1 - "Chasse au cerf de Johann Frédéric ", attribué à Cranach le Jeune vers 1544, au Kunsthistorisches Museum de Vienne,

2 - " Chasse au cerf en l'honneur de Charles Quint au château de Torgau ", attribué au Vieux (ailleurs au Jeune), 1545, Musée du Prado de Madrid,

3 - " Chasse au cerf de l'électeur Frédéric le Sage ", attribué à Cranach l’ancien, 1529, Kunsthistorishes Museum de Vienne,

4 - " Chasse au cerf en l'honneur de Charles Quint au château de Torgau," attribué l’ancien (mais sur quelques sites au jeune !), peint en 1544, Muséo del Prado, Madrid,

5 – "Chasse au cerf de l'électeur Johann Frédéric ", au musée de Vienne, une encre attribuée s(elon les sites) plutôt au fils, datée aussi de 1544.

 

A celles-ci, on peut encore en ajouter deux autres :

6 -  "Chasse au cerf de l’lecteur Frederick le sage" attribuée à Cranach l’ancien (très proche dans la fig.4) datant aussi de 1929, au Museum for Kunst, Copenhague

7 - "Chasse près du château de Hartenfels" attribuée  à Cranach le jeune, vers 1544, au musée de Cleveland.

L’ensemble de ces peintures est construit selon une structure paysagée assez proche : un bras de rivière ou un plan d’eau (un marais parfois ?) entouré de hautes futaies cerne une clairière. Le lieu est situé dans les environs d’un château figuré en arrière-plan.

Quatre tableaux sur six (fig 1,2,4,7), tous datés de 1544 ( ?) indiquent sans ambigüité qu’il s’agit de celui de Hartenfels, qui se dresse en bordure de l’Elbe, dans la ville de Torgau.
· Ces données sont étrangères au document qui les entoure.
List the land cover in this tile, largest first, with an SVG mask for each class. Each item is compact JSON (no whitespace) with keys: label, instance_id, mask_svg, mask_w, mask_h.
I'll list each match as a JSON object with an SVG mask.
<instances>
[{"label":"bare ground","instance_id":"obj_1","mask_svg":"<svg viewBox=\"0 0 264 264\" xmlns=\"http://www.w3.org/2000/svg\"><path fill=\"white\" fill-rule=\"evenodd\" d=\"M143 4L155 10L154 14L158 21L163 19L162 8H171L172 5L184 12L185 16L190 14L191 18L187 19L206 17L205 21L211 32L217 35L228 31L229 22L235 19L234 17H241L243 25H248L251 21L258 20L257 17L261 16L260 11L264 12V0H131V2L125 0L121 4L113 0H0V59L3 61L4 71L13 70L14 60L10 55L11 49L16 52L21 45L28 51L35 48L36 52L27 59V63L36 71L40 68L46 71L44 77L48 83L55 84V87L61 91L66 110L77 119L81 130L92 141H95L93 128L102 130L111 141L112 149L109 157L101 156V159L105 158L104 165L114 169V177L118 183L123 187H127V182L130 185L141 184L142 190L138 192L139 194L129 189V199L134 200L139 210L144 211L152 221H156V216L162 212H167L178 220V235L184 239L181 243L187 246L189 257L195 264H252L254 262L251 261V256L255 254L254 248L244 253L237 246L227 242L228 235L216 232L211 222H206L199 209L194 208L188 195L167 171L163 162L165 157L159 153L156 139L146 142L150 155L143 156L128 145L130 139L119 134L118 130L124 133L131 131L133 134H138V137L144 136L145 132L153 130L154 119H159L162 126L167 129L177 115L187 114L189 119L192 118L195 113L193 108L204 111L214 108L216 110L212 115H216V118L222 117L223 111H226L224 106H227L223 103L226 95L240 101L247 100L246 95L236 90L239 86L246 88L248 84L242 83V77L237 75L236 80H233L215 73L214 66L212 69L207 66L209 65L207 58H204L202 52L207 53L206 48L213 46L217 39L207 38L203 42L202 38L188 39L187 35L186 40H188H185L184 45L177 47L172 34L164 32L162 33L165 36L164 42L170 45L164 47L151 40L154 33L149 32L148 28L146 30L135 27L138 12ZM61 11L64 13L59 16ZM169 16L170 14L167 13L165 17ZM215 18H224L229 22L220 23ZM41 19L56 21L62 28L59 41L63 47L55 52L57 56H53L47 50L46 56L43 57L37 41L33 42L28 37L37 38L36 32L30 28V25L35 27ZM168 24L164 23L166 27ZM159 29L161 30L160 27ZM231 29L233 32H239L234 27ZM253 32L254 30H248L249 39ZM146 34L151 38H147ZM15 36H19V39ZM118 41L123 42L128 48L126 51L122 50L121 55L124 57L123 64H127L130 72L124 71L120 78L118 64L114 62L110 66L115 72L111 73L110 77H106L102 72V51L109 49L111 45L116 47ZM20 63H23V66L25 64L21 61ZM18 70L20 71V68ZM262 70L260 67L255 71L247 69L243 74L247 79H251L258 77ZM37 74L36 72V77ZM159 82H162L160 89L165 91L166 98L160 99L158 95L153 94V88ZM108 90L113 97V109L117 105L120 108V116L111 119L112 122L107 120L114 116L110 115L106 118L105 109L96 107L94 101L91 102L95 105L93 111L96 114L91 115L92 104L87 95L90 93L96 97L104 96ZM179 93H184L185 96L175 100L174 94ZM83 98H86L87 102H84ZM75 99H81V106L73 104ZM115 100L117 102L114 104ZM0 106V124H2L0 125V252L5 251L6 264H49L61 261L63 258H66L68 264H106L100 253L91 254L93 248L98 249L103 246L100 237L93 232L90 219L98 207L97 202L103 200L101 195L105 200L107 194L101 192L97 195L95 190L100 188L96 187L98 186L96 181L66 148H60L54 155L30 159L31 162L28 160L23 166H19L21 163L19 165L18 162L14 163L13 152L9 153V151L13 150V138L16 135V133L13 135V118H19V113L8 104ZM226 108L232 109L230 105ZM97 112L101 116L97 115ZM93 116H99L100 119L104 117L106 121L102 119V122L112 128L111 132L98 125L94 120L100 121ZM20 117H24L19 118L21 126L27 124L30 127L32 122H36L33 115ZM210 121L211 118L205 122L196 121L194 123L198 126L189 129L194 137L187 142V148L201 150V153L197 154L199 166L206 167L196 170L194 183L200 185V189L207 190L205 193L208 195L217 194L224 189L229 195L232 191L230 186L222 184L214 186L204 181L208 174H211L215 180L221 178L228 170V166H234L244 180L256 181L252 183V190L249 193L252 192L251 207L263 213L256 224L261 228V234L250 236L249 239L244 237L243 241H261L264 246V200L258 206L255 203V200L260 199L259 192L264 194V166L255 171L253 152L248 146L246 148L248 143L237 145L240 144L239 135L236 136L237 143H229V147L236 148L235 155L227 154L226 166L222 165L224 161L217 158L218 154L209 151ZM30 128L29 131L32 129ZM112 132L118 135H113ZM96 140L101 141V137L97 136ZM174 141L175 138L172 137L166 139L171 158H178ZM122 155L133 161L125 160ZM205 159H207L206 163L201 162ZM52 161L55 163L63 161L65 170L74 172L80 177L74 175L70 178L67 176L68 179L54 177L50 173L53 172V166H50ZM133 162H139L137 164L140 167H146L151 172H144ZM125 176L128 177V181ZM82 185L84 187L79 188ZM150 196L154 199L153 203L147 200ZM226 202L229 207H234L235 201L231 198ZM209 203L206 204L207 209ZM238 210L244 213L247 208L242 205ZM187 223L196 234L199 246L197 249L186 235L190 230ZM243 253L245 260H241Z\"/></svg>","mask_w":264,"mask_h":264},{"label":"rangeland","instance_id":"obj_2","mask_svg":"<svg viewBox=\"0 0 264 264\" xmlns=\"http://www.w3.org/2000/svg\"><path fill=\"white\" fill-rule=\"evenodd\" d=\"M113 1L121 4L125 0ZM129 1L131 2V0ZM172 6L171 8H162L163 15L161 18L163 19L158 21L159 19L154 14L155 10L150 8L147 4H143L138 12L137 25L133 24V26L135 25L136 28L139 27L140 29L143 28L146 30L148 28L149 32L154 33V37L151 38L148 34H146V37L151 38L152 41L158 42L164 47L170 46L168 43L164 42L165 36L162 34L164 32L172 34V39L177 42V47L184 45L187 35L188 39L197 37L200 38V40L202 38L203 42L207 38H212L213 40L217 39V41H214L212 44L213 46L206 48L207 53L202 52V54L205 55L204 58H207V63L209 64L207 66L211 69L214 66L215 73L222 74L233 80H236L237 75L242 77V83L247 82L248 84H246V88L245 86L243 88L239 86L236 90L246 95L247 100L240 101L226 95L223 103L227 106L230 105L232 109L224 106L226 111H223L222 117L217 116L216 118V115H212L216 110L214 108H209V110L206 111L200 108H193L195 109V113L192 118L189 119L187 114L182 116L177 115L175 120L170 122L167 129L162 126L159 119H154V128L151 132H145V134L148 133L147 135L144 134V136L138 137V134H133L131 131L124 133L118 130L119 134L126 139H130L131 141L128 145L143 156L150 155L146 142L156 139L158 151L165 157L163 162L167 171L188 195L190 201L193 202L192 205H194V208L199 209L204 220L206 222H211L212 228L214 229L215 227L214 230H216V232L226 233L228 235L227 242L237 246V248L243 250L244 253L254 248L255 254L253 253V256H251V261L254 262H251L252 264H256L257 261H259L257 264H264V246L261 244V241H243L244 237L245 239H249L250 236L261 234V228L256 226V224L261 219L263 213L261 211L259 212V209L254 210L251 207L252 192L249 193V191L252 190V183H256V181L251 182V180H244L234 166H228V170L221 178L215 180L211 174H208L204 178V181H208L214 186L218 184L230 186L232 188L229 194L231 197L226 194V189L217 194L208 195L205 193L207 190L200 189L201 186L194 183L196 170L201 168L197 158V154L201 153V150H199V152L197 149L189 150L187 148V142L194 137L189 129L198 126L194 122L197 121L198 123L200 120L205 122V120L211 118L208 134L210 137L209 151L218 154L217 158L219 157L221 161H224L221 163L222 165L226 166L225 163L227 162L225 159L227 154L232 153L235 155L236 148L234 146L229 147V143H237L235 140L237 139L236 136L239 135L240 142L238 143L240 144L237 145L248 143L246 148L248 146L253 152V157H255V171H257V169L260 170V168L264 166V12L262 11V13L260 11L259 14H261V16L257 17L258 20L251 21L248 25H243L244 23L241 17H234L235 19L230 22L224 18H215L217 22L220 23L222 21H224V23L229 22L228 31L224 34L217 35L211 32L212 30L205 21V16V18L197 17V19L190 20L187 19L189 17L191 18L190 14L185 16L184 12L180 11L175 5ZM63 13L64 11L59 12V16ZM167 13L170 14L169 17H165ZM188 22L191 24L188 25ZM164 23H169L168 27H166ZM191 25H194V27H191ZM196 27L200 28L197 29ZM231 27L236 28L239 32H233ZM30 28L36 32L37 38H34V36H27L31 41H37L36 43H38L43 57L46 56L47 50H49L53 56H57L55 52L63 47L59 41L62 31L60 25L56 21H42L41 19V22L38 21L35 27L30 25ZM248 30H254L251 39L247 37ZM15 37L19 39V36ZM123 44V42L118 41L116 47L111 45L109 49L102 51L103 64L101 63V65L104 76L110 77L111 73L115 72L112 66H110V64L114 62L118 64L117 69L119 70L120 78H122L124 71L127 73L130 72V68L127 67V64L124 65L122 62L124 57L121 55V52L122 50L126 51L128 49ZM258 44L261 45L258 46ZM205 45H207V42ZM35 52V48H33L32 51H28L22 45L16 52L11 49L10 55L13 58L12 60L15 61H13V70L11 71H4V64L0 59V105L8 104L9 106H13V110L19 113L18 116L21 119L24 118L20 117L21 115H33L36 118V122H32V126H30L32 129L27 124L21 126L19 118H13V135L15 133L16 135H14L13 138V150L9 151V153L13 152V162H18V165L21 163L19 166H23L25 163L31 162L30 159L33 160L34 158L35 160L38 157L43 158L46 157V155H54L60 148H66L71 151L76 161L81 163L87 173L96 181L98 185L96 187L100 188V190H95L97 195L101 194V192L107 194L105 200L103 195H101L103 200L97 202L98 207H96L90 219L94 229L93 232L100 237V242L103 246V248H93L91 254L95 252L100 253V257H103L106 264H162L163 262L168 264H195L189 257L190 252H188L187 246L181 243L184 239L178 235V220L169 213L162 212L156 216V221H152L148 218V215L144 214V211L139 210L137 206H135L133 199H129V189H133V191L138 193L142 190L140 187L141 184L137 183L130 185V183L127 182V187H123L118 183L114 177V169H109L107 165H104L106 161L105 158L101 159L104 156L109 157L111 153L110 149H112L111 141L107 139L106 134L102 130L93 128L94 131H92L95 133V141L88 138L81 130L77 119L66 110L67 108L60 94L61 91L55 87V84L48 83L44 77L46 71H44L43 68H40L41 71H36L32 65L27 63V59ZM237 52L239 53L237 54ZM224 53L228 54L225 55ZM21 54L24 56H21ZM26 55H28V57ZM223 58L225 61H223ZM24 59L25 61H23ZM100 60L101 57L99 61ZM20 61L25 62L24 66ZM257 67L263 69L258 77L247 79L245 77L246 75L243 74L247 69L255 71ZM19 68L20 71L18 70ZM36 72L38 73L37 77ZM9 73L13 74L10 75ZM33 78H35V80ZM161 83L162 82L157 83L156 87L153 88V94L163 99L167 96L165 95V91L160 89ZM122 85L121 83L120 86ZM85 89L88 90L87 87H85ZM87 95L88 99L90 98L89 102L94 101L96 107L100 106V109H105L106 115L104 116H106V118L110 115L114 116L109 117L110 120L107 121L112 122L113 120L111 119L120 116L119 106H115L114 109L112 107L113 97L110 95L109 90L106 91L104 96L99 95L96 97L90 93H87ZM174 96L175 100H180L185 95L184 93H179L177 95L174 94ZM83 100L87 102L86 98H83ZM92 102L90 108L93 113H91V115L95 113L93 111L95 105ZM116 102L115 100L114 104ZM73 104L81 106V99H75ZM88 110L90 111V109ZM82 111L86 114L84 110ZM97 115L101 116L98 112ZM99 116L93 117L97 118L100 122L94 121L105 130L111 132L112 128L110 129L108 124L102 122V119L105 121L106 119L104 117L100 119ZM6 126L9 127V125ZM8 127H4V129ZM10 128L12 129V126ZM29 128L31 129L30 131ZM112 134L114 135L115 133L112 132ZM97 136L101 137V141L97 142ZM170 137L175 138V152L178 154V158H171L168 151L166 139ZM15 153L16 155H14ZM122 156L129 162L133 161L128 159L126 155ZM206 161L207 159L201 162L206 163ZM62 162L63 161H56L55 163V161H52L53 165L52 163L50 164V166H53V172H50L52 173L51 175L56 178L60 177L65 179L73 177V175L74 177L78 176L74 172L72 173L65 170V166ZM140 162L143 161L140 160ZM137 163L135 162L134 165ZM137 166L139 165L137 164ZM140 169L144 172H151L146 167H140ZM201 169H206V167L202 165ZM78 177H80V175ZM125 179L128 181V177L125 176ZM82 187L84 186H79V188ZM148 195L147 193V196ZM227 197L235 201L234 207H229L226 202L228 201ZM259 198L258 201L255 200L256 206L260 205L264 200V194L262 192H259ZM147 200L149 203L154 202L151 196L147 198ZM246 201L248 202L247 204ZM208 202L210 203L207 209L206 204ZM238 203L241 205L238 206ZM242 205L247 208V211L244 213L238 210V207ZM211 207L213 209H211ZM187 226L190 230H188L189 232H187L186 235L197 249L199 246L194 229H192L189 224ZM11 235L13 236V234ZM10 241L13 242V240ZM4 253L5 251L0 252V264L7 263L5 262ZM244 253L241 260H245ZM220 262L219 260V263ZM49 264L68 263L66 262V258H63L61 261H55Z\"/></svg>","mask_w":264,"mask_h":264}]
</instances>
La présence des écussons de la cité peints sur la partie supérieure de deux d’entre eux (fig.1 et 4) l’atteste.

 

Détails à gauche de "Chasse au cerf en l'honneur de Charles Quint" (1545) - "Chasse près du château de Hartenfels" (1544)

Détails à droite : "Torgau" gravure de 1560 et "Torgau" Lithographie 18e

Le point de vue n’y est cependant pas toujours le même, présentant les façades du château sous des angles légèrement différents - ce qui fait dire à J-C Bourdais que nous avons affaire à une sorte de léger « travelling circulaire… » -. Dans deux peintures (fig. 1 et 2), la ligne d’horizon, située assez haut, permet de se rendre compte que ce terrain de chasse est visiblement localisé de l’autre côté du fleuve.

 

Pour deux autres panneaux (fig.3 et 6), il y a peu de chance qu’il s’agisse du même lieu, étant donné, d’une part la situation haut perchée du château et, d’autre part, en tenant compte des dates de construction du château de Hartenfels ( entre 1532 et 1544), sachant que les peintures en question sont datées aux alentours de 1529.

Deux détails des deux "Chasse au cerf de l’électeur Johan Frédéric le sage" (1529)

Détails de gravures et photographies de Chateau de Wartburg (gauche) et de  la Veste Coburg (droite)

Selon toute vraisemblance, il pourrait s’agir plutôt ici de deux autres châteaux, respectivement celui de Wartburg et celui de la Veste Coburg, deux lieux où Martin Luther résida sous la protection des ducs Electeurs de Saxe, afin échapper à la condamnation à mort dont il était menacé, suite à son excommunication par l’église Catholique et dans lesquels il rédigea la traduction du Nouveau Testament en allemand.

Cependant, il faut bien le dire, il ne s’agit sans doute pas d’une figuration réaliste, mais plutôt d’une « localisation », soit une façon de désigner un domaine (donc son propriétaire), tel que précisément cela se faisait déjà dans les enluminures du Moyen-âge.